[Task input Boundary: Start]

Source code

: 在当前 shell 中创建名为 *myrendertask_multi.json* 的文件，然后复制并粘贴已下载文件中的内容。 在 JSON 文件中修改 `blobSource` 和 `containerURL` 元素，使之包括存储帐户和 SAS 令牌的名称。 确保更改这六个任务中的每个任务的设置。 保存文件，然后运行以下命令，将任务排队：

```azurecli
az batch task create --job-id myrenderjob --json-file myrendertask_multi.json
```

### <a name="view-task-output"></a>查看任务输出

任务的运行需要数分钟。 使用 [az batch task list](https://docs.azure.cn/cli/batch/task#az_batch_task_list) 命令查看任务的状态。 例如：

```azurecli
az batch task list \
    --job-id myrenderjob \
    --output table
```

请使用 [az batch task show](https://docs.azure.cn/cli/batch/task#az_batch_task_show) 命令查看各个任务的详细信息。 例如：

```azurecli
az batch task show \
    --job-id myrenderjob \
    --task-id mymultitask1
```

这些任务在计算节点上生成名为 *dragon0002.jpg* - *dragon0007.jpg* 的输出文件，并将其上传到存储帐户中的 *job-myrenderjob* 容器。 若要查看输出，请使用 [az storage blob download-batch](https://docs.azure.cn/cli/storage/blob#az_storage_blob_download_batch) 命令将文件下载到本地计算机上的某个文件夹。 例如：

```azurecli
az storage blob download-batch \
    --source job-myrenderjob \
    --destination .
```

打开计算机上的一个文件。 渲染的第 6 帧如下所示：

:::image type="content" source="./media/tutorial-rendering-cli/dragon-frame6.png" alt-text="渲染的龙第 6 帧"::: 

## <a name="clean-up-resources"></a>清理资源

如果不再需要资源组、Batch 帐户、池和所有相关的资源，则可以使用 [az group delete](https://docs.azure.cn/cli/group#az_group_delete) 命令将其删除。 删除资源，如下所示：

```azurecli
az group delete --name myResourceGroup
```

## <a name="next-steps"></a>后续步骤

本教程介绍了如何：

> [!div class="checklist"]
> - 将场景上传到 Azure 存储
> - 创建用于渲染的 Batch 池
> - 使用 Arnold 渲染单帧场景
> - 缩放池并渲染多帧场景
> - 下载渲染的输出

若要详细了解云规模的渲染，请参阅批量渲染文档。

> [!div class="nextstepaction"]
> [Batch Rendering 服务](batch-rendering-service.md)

[Task input Boundary: End]

- _Problem to solve_
Reproduce the final stretch of the data above: every line from the one holding "将场景上传到 Azure 存储" through the end, inclusive, exactly as written and nothing else.

- _Response area_
> - 将场景上传到 Azure 存储
> - 创建用于渲染的 Batch 池
> - 使用 Arnold 渲染单帧场景
> - 缩放池并渲染多帧场景
> - 下载渲染的输出

若要详细了解云规模的渲染，请参阅批量渲染文档。

> [!div class="nextstepaction"]
> [Batch Rendering 服务](batch-rendering-service.md)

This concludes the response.